Some throughout Caribbean-American communities questioned what Powell's job institutionally has done to the region and diaspora.
"Good for him and his rise to prominence as a Black man," Kris Ayala Strachan, a Bahamian-American, tweeted. "But he was an integral part of why we struggled & struggle today against white supremacy and US imperialism in the Caribbean & globally."
—Kris Ayala-Strachan 🇧🇸🇵🇷 (@BahamaPapa_) October 18, 2021
And Washington Post Columnist Karen Attiah, a Ghanaian and Nigerian-American journalist, shared her conflicted thoughts about Powell in a Twitter thread, noting that for many Black families -- especially immigrant and first generation ones -- he represented "excellence in public service."
Institutionally, however, Attiah adds that Powell's representation in Black in communities didn't mean much for Iraqi people.
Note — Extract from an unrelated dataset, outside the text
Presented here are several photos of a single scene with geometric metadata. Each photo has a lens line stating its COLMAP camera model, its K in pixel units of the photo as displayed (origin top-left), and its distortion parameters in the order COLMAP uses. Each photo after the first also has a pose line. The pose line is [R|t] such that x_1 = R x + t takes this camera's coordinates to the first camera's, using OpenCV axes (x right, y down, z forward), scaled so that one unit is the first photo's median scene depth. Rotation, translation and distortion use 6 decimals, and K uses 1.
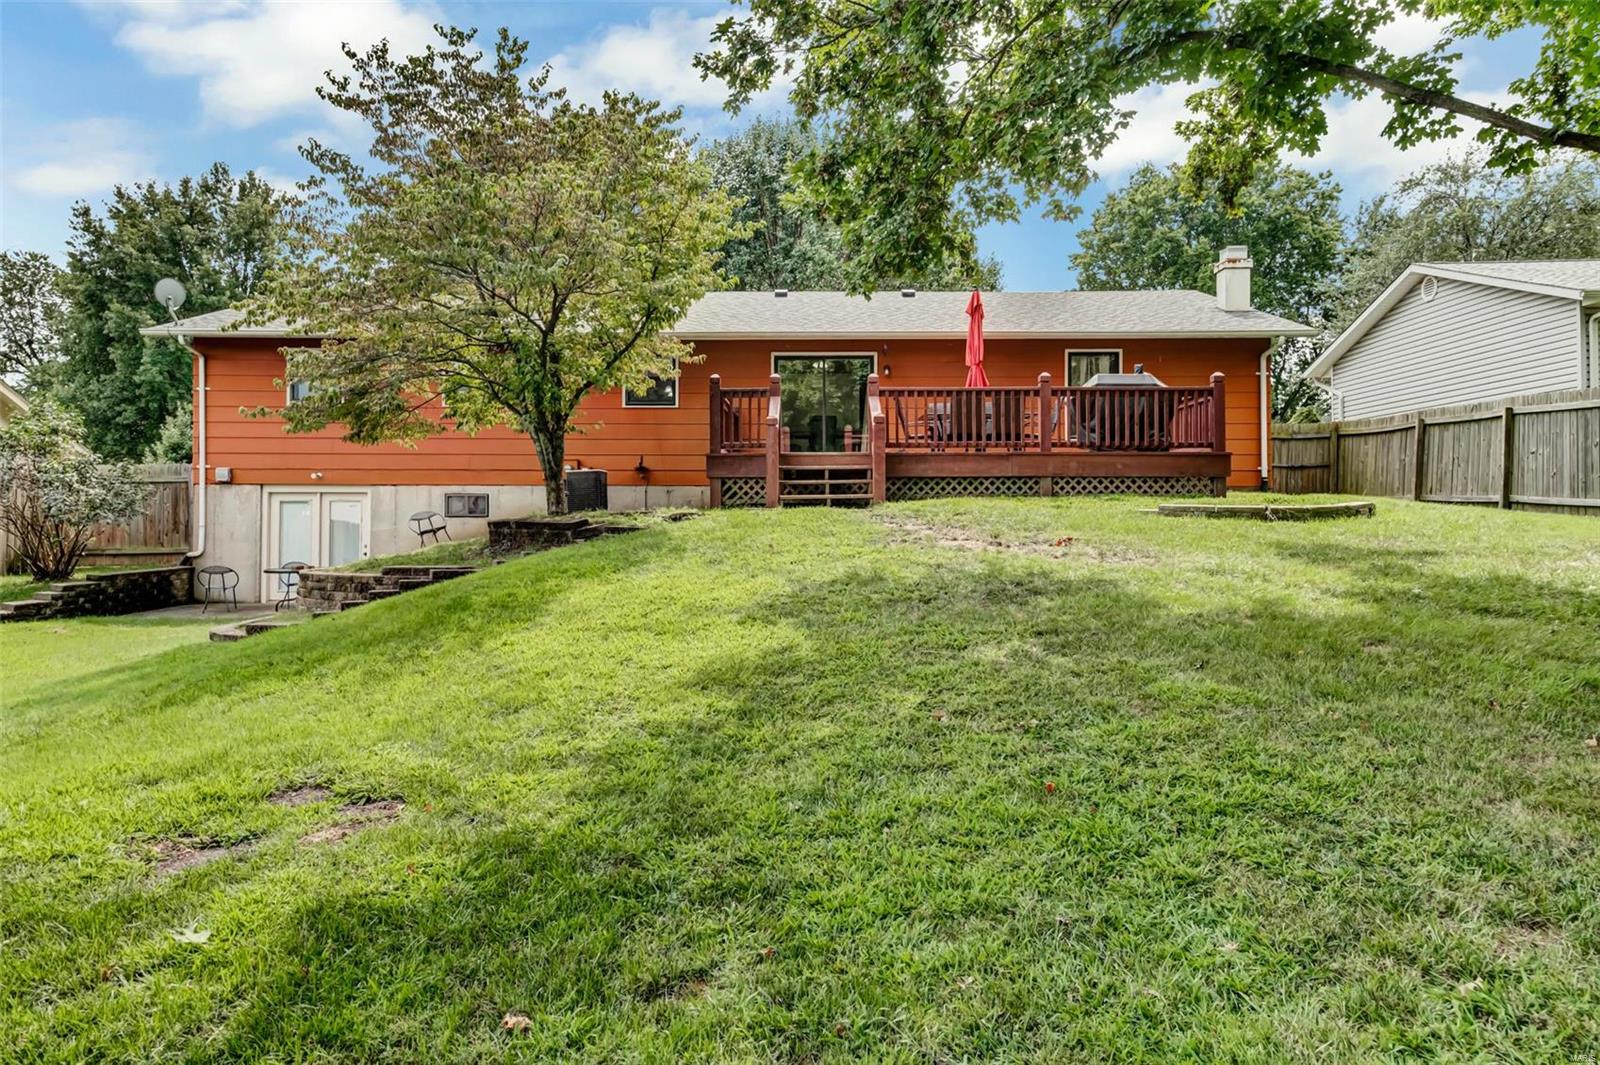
lens RADIAL K [[1076.4, 0, 801.0], [0, 1076.4, 520.2], [0, 0, 1]] dist [0.037290, -0.000725]
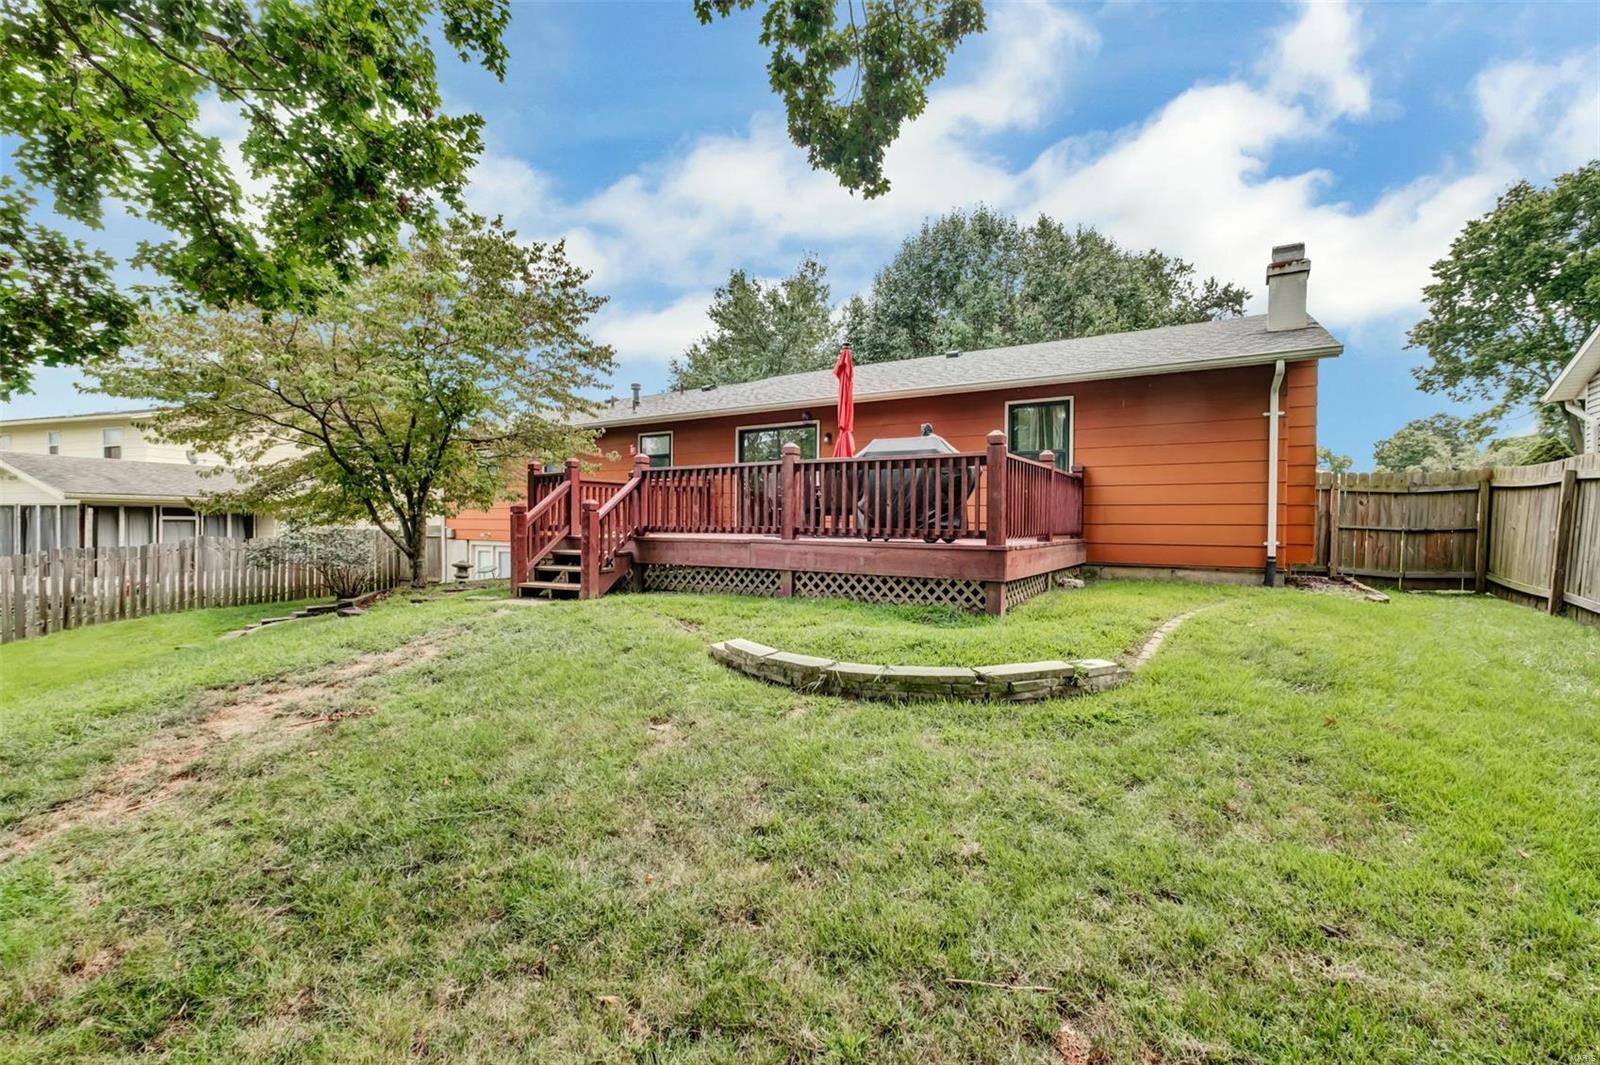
lens RADIAL K [[706.4, 0, 796.3], [0, 706.4, 529.6], [0, 0, 1]] dist [-0.005828, -0.000435]
pose [[0.846749, 0.010103, -0.531896, 0.405220], [-0.005857, 0.999936, 0.009670, -0.059861], [0.531960, -0.005073, 0.846754, 0.427953]]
Many were on the receiving end of a devastating US occupation and foreign policy, and still face the consequences today.
"I remember as a 16 year old, being aghast that Colin Powell was in front of the UN making the case for WMD's [weapons of mass destruction] in Iraq. I argued in my debate class that there wasn't enough evidence and the U.S. shouldn't invade unilaterally.
I remember thinking 'why is he doing this??'"
—Karen Attiah (@KarenAttiah) October 18, 2021
MSNBC host Joy-Ann Reid, a Guyanese-American, argued that Powell's legacy can be both celebrated and criticized - especially among Black first generation Americans.
On Twitter she called out the "tough moments around wars" while reflecting that Powell's "was a "decent man and a great American we could all be proud of."
"I know my Caribbean-American [family] certainly are. Wishing peace to his soul & family," she said, calling his death "so shocking and heartbreaking."
Black immigrant communities wrestle with "a symbol of achievement"
Over the last week, Black immigrant communities have shown a sense of pride in commemorating Powell but also acknowledged the harm Powell was directly or indirectly responsible for.
Attiah,in her final tweet of her Twitter thread argued that Powell can "stand for a symbol of achievement, and integrity," while offering an opportunity to reflect on America's capacity for cruelty and reckless aggression abroad --- and how we rarely hold our leaders accountable for it."
Powell is survived by his wife Alma, three children and two grandchildren.